WORK REQUEST >> Change "Recife e Região (PE)" to "Recife (PE)" wherever it occurs in the data below, then reproduce all the lines with nothing else altered.

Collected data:

......

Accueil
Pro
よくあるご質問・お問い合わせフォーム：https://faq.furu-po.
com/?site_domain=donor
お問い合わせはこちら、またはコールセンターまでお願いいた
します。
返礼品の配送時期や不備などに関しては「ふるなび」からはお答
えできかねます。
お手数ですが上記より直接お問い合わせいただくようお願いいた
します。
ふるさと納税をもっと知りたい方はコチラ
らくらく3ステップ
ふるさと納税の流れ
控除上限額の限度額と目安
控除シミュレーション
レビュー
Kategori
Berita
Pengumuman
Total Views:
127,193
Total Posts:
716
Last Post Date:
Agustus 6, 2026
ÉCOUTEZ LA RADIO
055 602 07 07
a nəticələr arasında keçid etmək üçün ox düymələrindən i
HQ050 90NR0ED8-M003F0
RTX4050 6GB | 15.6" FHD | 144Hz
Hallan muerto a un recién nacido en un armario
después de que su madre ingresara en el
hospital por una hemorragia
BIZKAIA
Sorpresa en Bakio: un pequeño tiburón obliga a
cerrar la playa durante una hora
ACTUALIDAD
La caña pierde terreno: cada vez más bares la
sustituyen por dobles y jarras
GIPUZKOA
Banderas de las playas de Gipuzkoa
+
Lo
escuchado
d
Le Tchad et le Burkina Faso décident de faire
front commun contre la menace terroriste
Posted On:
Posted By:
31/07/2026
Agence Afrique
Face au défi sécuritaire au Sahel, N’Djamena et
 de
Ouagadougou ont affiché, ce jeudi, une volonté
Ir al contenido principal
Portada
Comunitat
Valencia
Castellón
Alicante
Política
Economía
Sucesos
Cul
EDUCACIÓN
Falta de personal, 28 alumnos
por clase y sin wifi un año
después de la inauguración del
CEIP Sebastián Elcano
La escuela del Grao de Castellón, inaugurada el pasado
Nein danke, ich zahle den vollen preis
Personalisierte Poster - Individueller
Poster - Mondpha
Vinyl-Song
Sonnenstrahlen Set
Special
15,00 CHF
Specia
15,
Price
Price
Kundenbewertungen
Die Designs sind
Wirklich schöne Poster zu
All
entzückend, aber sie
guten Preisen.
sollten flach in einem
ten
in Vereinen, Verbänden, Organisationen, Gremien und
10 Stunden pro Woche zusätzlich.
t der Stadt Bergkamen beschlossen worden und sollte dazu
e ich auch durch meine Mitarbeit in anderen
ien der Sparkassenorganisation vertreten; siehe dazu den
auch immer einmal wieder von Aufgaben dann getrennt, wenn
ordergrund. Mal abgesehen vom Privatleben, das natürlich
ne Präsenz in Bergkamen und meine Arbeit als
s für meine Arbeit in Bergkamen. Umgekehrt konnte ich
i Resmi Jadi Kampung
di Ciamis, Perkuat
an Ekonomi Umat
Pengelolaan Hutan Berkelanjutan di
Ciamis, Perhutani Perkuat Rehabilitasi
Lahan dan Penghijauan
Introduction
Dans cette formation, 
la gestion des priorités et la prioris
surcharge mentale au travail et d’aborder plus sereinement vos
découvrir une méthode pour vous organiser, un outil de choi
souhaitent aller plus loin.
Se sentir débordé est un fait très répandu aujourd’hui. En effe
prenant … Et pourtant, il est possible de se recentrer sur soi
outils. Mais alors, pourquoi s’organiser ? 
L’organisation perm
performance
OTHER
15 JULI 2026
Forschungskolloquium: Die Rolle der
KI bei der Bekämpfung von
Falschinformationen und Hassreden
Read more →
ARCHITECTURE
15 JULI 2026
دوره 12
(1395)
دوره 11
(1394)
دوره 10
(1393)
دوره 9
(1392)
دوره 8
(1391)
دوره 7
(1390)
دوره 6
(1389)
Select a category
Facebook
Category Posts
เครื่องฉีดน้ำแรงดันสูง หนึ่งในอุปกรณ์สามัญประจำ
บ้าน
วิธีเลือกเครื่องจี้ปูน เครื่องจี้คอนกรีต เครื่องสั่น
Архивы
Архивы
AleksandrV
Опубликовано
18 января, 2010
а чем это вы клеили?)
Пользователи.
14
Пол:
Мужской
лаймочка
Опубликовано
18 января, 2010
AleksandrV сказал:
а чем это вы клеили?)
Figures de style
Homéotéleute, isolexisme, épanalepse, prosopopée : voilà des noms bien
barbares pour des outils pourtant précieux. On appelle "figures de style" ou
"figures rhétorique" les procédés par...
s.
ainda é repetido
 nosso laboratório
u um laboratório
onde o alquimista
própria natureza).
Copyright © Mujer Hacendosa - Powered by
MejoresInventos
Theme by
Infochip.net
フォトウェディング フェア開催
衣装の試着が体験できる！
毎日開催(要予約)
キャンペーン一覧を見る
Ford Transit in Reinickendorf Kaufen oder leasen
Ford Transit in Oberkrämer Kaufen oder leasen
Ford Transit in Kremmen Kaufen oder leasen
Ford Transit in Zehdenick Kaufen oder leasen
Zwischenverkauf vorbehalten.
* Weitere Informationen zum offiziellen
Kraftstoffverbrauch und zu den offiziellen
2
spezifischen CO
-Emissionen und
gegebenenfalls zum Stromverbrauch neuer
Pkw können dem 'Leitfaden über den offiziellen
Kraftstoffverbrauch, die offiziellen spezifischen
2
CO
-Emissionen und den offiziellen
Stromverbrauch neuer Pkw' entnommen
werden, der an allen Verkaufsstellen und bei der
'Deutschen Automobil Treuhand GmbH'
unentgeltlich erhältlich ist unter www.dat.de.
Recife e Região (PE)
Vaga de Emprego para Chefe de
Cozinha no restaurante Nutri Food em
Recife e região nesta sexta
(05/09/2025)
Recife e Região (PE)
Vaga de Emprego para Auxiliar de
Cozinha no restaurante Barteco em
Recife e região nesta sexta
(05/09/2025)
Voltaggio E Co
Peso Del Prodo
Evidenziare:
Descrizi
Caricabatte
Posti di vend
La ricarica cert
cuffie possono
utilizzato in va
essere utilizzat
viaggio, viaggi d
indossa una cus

......

ANSWER AREA >>
Accueil
Pro
よくあるご質問・お問い合わせフォーム：https://faq.furu-po.
com/?site_domain=donor
お問い合わせはこちら、またはコールセンターまでお願いいた
します。
返礼品の配送時期や不備などに関しては「ふるなび」からはお答
えできかねます。
お手数ですが上記より直接お問い合わせいただくようお願いいた
します。
ふるさと納税をもっと知りたい方はコチラ
らくらく3ステップ
ふるさと納税の流れ
控除上限額の限度額と目安
控除シミュレーション
レビュー
Kategori
Berita
Pengumuman
Total Views:
127,193
Total Posts:
716
Last Post Date:
Agustus 6, 2026
ÉCOUTEZ LA RADIO
055 602 07 07
a nəticələr arasında keçid etmək üçün ox düymələrindən i
HQ050 90NR0ED8-M003F0
RTX4050 6GB | 15.6" FHD | 144Hz
Hallan muerto a un recién nacido en un armario
después de que su madre ingresara en el
hospital por una hemorragia
BIZKAIA
Sorpresa en Bakio: un pequeño tiburón obliga a
cerrar la playa durante una hora
ACTUALIDAD
La caña pierde terreno: cada vez más bares la
sustituyen por dobles y jarras
GIPUZKOA
Banderas de las playas de Gipuzkoa
+
Lo
escuchado
d
Le Tchad et le Burkina Faso décident de faire
front commun contre la menace terroriste
Posted On:
Posted By:
31/07/2026
Agence Afrique
Face au défi sécuritaire au Sahel, N’Djamena et
 de
Ouagadougou ont affiché, ce jeudi, une volonté
Ir al contenido principal
Portada
Comunitat
Valencia
Castellón
Alicante
Política
Economía
Sucesos
Cul
EDUCACIÓN
Falta de personal, 28 alumnos
por clase y sin wifi un año
después de la inauguración del
CEIP Sebastián Elcano
La escuela del Grao de Castellón, inaugurada el pasado
Nein danke, ich zahle den vollen preis
Personalisierte Poster - Individueller
Poster - Mondpha
Vinyl-Song
Sonnenstrahlen Set
Special
15,00 CHF
Specia
15,
Price
Price
Kundenbewertungen
Die Designs sind
Wirklich schöne Poster zu
All
entzückend, aber sie
guten Preisen.
sollten flach in einem
ten
in Vereinen, Verbänden, Organisationen, Gremien und
10 Stunden pro Woche zusätzlich.
t der Stadt Bergkamen beschlossen worden und sollte dazu
e ich auch durch meine Mitarbeit in anderen
ien der Sparkassenorganisation vertreten; siehe dazu den
auch immer einmal wieder von Aufgaben dann getrennt, wenn
ordergrund. Mal abgesehen vom Privatleben, das natürlich
ne Präsenz in Bergkamen und meine Arbeit als
s für meine Arbeit in Bergkamen. Umgekehrt konnte ich
i Resmi Jadi Kampung
di Ciamis, Perkuat
an Ekonomi Umat
Pengelolaan Hutan Berkelanjutan di
Ciamis, Perhutani Perkuat Rehabilitasi
Lahan dan Penghijauan
Introduction
Dans cette formation, 
la gestion des priorités et la prioris
surcharge mentale au travail et d’aborder plus sereinement vos
découvrir une méthode pour vous organiser, un outil de choi
souhaitent aller plus loin.
Se sentir débordé est un fait très répandu aujourd’hui. En effe
prenant … Et pourtant, il est possible de se recentrer sur soi
outils. Mais alors, pourquoi s’organiser ? 
L’organisation perm
performance
OTHER
15 JULI 2026
Forschungskolloquium: Die Rolle der
KI bei der Bekämpfung von
Falschinformationen und Hassreden
Read more →
ARCHITECTURE
15 JULI 2026
دوره 12
(1395)
دوره 11
(1394)
دوره 10
(1393)
دوره 9
(1392)
دوره 8
(1391)
دوره 7
(1390)
دوره 6
(1389)
Select a category
Facebook
Category Posts
เครื่องฉีดน้ำแรงดันสูง หนึ่งในอุปกรณ์สามัญประจำ
บ้าน
วิธีเลือกเครื่องจี้ปูน เครื่องจี้คอนกรีต เครื่องสั่น
Архивы
Архивы
AleksandrV
Опубликовано
18 января, 2010
а чем это вы клеили?)
Пользователи.
14
Пол:
Мужской
лаймочка
Опубликовано
18 января, 2010
AleksandrV сказал:
а чем это вы клеили?)
Figures de style
Homéotéleute, isolexisme, épanalepse, prosopopée : voilà des noms bien
barbares pour des outils pourtant précieux. On appelle "figures de style" ou
"figures rhétorique" les procédés par...
s.
ainda é repetido
 nosso laboratório
u um laboratório
onde o alquimista
própria natureza).
Copyright © Mujer Hacendosa - Powered by
MejoresInventos
Theme by
Infochip.net
フォトウェディング フェア開催
衣装の試着が体験できる！
毎日開催(要予約)
キャンペーン一覧を見る
Ford Transit in Reinickendorf Kaufen oder leasen
Ford Transit in Oberkrämer Kaufen oder leasen
Ford Transit in Kremmen Kaufen oder leasen
Ford Transit in Zehdenick Kaufen oder leasen
Zwischenverkauf vorbehalten.
* Weitere Informationen zum offiziellen
Kraftstoffverbrauch und zu den offiziellen
2
spezifischen CO
-Emissionen und
gegebenenfalls zum Stromverbrauch neuer
Pkw können dem 'Leitfaden über den offiziellen
Kraftstoffverbrauch, die offiziellen spezifischen
2
CO
-Emissionen und den offiziellen
Stromverbrauch neuer Pkw' entnommen
werden, der an allen Verkaufsstellen und bei der
'Deutschen Automobil Treuhand GmbH'
unentgeltlich erhältlich ist unter www.dat.de.
Recife (PE)
Vaga de Emprego para Chefe de
Cozinha no restaurante Nutri Food em
Recife e região nesta sexta
(05/09/2025)
Recife (PE)
Vaga de Emprego para Auxiliar de
Cozinha no restaurante Barteco em
Recife e região nesta sexta
(05/09/2025)
Voltaggio E Co
Peso Del Prodo
Evidenziare:
Descrizi
Caricabatte
Posti di vend
La ricarica cert
cuffie possono
utilizzato in va
essere utilizzat
viaggio, viaggi d
indossa una cus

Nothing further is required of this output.